| WORK INSTRUCTION |
Using the string "deinen" as the key, pull each matching line out of the records below.
*** SOURCE DATA Section Begins ***
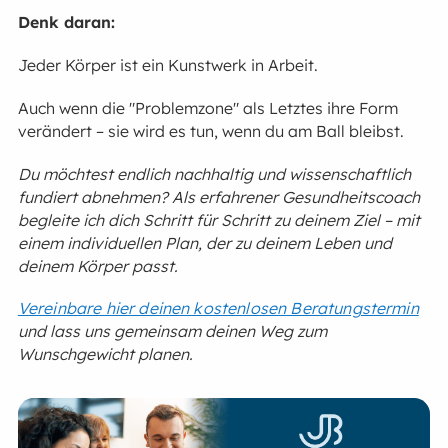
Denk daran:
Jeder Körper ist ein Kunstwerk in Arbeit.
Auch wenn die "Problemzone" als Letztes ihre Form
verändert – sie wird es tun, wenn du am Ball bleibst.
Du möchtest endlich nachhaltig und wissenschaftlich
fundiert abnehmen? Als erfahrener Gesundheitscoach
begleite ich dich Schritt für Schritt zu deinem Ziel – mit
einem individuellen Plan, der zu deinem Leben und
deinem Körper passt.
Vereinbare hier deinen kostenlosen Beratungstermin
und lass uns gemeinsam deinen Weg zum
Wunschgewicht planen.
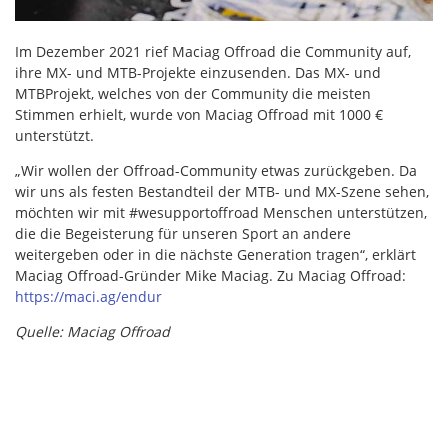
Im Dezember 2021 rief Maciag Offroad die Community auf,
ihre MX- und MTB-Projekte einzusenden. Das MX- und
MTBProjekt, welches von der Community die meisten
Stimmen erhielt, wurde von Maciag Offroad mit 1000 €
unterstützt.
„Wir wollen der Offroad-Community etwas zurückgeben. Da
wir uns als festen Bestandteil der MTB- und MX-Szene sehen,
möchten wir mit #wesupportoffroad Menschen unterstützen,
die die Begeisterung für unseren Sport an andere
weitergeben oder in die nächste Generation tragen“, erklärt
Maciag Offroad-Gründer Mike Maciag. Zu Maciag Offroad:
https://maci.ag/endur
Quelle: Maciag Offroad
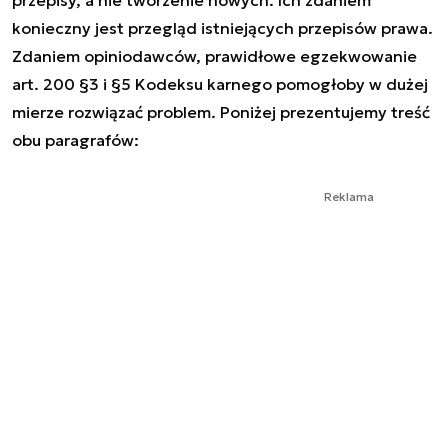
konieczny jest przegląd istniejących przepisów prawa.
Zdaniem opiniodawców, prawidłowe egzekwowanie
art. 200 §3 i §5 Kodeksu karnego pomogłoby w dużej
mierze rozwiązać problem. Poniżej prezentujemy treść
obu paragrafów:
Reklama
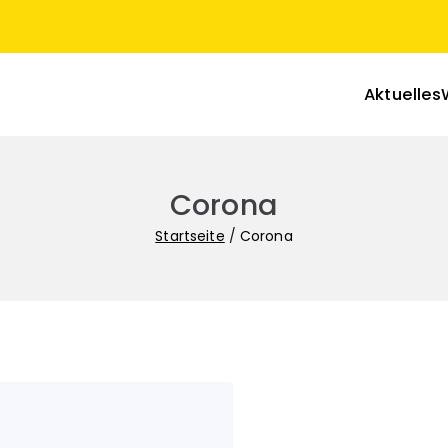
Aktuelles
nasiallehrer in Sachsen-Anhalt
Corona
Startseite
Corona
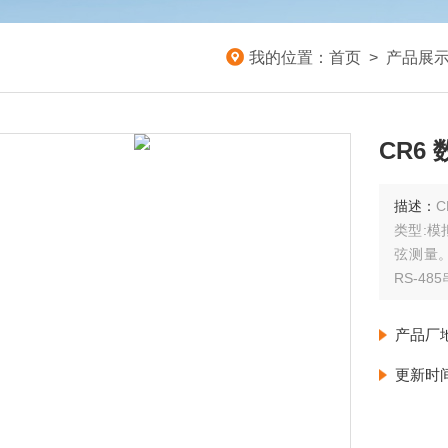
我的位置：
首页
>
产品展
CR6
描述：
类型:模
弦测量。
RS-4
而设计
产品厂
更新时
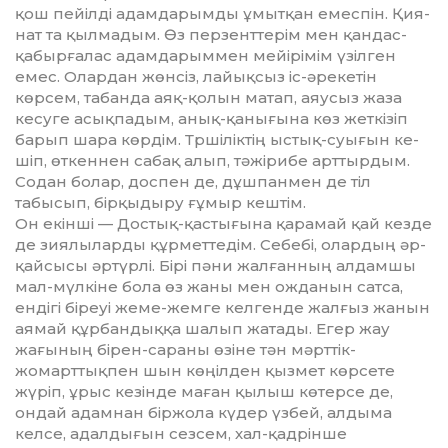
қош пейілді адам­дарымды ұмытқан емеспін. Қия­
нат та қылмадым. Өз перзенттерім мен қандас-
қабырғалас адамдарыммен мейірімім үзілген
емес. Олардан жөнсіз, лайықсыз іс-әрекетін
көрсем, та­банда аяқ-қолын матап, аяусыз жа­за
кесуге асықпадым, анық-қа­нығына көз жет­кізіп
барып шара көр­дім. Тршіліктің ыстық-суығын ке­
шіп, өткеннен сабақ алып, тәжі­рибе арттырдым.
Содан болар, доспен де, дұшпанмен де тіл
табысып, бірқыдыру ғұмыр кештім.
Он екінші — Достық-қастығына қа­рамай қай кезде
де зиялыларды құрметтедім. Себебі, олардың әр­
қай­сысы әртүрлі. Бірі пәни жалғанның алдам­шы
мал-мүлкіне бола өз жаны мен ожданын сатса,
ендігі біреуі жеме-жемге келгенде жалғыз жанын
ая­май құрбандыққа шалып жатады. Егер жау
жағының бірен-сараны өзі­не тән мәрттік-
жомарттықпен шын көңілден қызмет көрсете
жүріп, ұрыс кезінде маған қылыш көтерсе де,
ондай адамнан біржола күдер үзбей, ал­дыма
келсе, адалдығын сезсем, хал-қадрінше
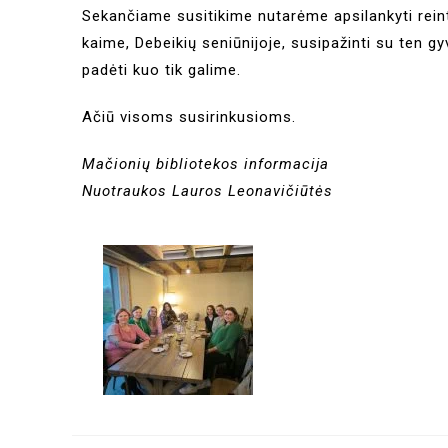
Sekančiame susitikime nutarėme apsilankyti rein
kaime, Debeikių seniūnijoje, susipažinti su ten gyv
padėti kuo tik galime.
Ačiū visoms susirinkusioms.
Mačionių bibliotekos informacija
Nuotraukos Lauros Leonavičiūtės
*** SOURCE DATA Section Ends ***
| SOLUTION TO THIS TASK |
Vereinbare hier deinen kostenlosen Beratungstermin
und lass uns gemeinsam deinen Weg zum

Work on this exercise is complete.